Change-control clause (recommended)

  • No formulation or raw material changes that shift actives outside agreed range without written notice and re-qualification.
  • Lot-to-lot variability limits (define acceptable range for key COA parameters).
  • Right to reject material not matching COA/spec or lacking traceability.

RFQ notes (what to include to get an accurate offer)

  • Slurry details: mineralogy (clays, carbonates, sulfides), solids %, density, PSD (especially fines fraction)
  • Water chemistry: pH, conductivity/TDS, hardness, sulfate, temperature, recycle ratio, scaling history
  • Pipeline: diameter, length, elevation profile, typical velocity/flow, known low points, start/stop frequency
  • Pumping: pump type, speed control, head margin, power limits, shear-sensitive equipment in line
  • Downstream constraints: thickener/clarifier and filtration KPIs; flocculant type and dose range
  • Commercial: monthly volume, packaging preference, delivery location and Incoterms, required documents

What we can supply (typical scope)

We coordinate supply for slurry dispersants/antifoulants, polymer DRAs (where suitable), and support chemistries (e.g., scale-control components) with documentation packages (SDS/COA/TDS), packaging aligned to your dosing setup (drum/IBC/bulk), and batch traceability.

FAQ

Can a DRA prevent deposition?

Usually no.
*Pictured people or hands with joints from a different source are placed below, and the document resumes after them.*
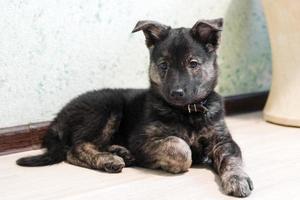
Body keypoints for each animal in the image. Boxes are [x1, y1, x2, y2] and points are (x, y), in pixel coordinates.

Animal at [16, 18, 253, 197]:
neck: (186, 112)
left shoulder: (223, 140)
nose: (176, 93)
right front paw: (173, 161)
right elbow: (179, 147)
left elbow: (232, 159)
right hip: (106, 108)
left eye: (193, 64)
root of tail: (57, 119)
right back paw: (109, 159)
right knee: (75, 149)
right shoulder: (141, 139)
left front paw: (238, 179)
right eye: (164, 65)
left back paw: (120, 152)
DRA primarily reduces turbulent friction losses. If deposition is driven by operating near or below the critical transport velocity, you need hydraulic controls and/or an antifoulant/dispersant strategy to reduce bed formation tendency.

What’s the most common reason “it worked for one day then stopped”?

The most common causes are metering drift (calibration error, viscosity changes, suction issues), shear degradation for polymer DRAs, or ore/water chemistry shifts that change rheology and deposition behavior. Trend dosing rate, verify pump calibration, and correlate with solids/PSD and recycle water signals.

Will dispersants increase flocculant use?

They can, especially if overdosed. That’s why a proper trial includes downstream KPIs. The goal is not “maximum dispersion,” but a controlled reduction in yield stress and deposition risk without sacrificing clarification/filtration performance.

Do I need lab tests before a trial?

Lab screening helps narrow options, but field validation is essential because pipelines are dynamic. A practical approach is: quick lab compatibility checks + staged field trial with acceptance criteria and normalization.


Educational content only. Always follow site EHS rules and the supplier SDS for safe use. Chemical selection and dosing must be validated for your slurry, water chemistry, pipeline hydraulics, and downstream separation requirements. No performance is guaranteed; results depend on site conditions and operating discipline.